Cisco WLC TACACS+ Configuration

In order for our network devices to operate with the device admin feature and use TACACS+, a number of commands are required.

In this lesson, we’ll break down the required WLC TACACS+ configuration step-by-step. Once we’ve finished, our devices will be ready to use the device administration feature.

Overview

Like other Cisco products, the WLC (Wireless LAN Controller) can utilise TACACS+. In turn, this can be used to control access.

By default, our Cisco wireless controllers require TACACS+ enabling. In addition to this, we need to tell them where to send the TACACS+ communicate to.

WLC TACACS+ Configuration

In order to help us understand the configuration, I will be using the topology detailed below.

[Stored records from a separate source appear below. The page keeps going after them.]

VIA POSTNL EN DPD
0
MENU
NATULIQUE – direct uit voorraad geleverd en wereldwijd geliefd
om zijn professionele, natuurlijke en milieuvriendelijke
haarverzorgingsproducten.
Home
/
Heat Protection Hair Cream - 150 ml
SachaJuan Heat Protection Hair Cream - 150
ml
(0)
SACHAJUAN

For our example, we have one PSN (Policy Service Nodes) authenticating TACACS+ requests; MN-PSN01. As such, we’ll point our wireless controller at MN-PSN01.

Within our controllers, there’s three sections to configure our TACACS+ servers:

  • Authentication.
  • Accounting.
  • Authorization.
WLC TACACS Configuration Overview

1. TACACS+ Authentication Configuration:

To start, we’ll configure our authentication servers. These will be used by the wireless controller for TACACS+ authentication requests.


Our TACACS+ authentication servers can be configured as follows:

SECURITY > TACACS+ > Authentication > New…

WLC TACACS Auth Config - NEW

From here, we need to configure our TACACS+ server that will be used for authentication requests.

WLC TACACS Auth Config

Information required, includes:

  • Server Index (Server Priority).
  • TACACS+ Server IP Address.
  • Shared Secret Format.
  • Shared Secret.
  • TACACS+ Port Number.
  • Server Status.
  • Server Timeout.

You will need to configure each server authenticating TACACS+ requests separately. 

2. TACACS+ Accounting Configuration:

If we’d like our wireless controller to log all of the actions completed by users, we require an accounting server configured. Our TACACS+ server used for authentication can again be used for our accounting information.

Our TACACS+ accounting servers can be configured as follows:

SECURITY > TACACS+ > Accounting > New…

WLC TACACS Acct Config - NEW

From here, we need to configure our TACACS+ server that will be used for accounting information.

WLC TACACS Acct Config

3. TACACS+ Authorization Configuration:

In order to provide granular control over what users can access, we use authorization rules. If we’d like to control which configuration our users can view or amend, we require a authorization server.

All access requests to view or change configuration will then be sent to this server. To start, we’ll configure our accounting servers. These will be used by the wireless controller to log all actions completed by authenticated users.


Our TACACS+ accounting servers can be configured as follows:

SECURITY > TACACS+ > Authorization > New…

WLC TACACS Authorization Config - NEW

From here, we need to configure our TACACS+ server that will be used for authentication requests.

4. TACACS+ Management Priority Configuration:

Finally, we need to configure our management priority. We can action this once our TACACS+ servers have been configured.

WLC TACACS Priority Overview

For our example, I’ve set our wireless controller to authenticate users in the following order:

  • TACACS+.
  • LOCAL.

The wireless controller will then authenticate users based on the location of the authentication method in the list. For our example, TACACS+ will be used first.

In the unlikely event that our controller is unable, the local authentication method will then be used. It’s highly advised that this is configured to avoid locking yourself out of the controller.